--- START ---

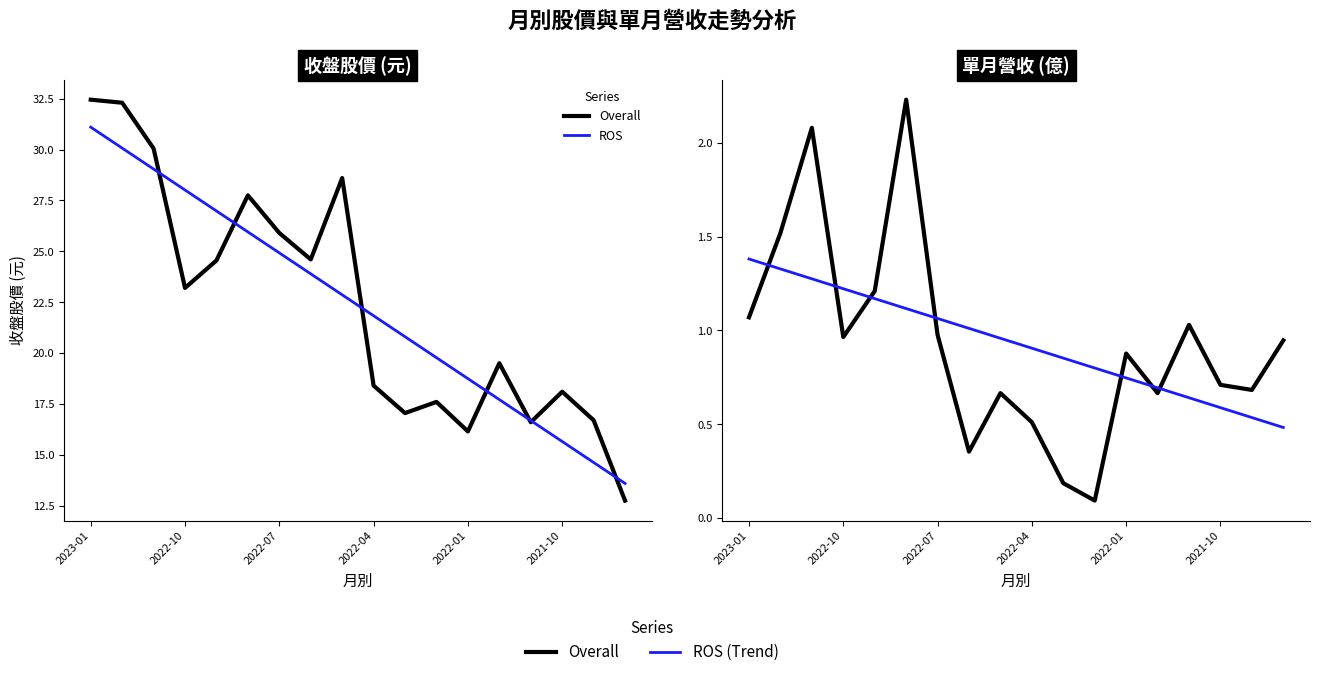

Which series has the largest total across all categories?

ROS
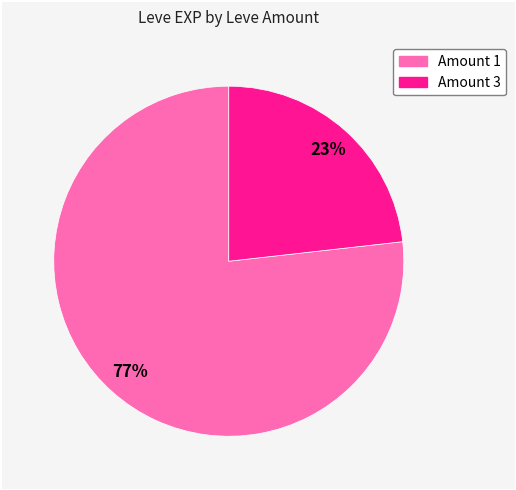

To the nearest percent, what is the average slice percentage?

50%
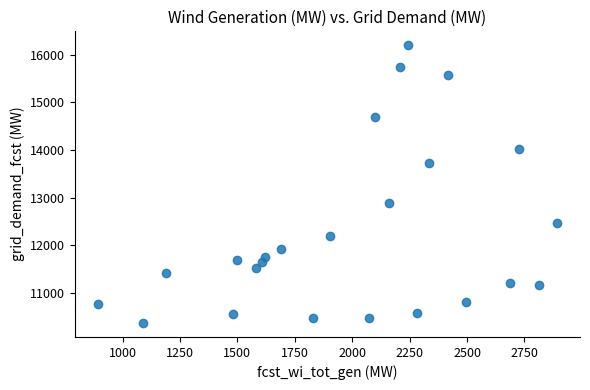

What is the range of X values (max minus min)?

1999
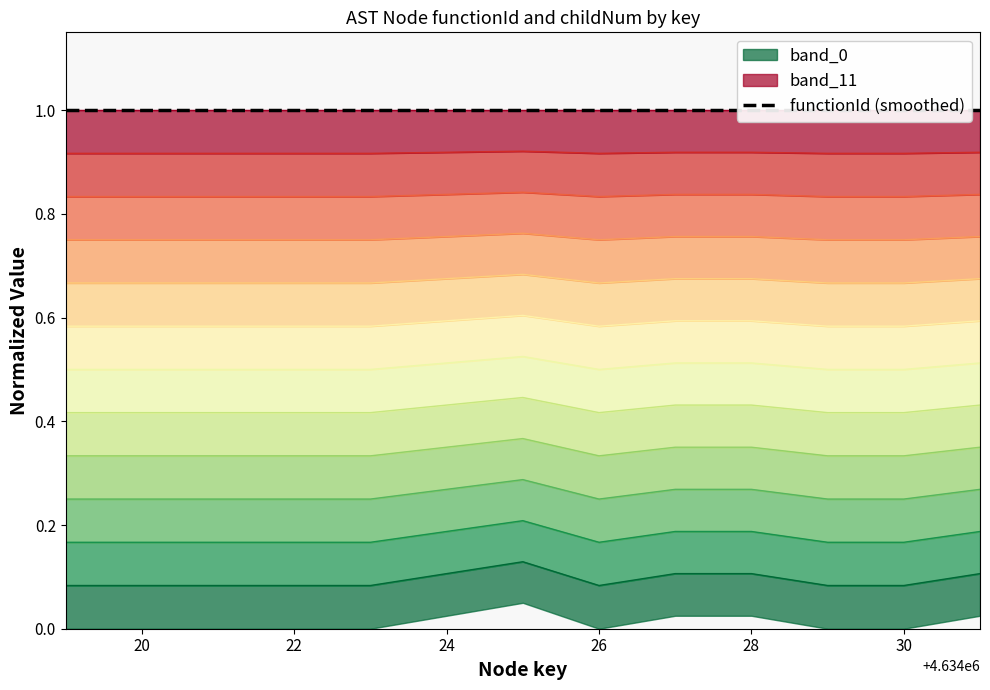

What is the value of the 10th point from the left?

0.1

--- END ---

What to produce –
Copy all of the records above word for word, leaving out the pictures.

Answer section –
Which series has the largest total across all categories?

ROS

To the nearest percent, what is the average slice percentage?

50%

What is the range of X values (max minus min)?

1999

What is the value of the 10th point from the left?

0.1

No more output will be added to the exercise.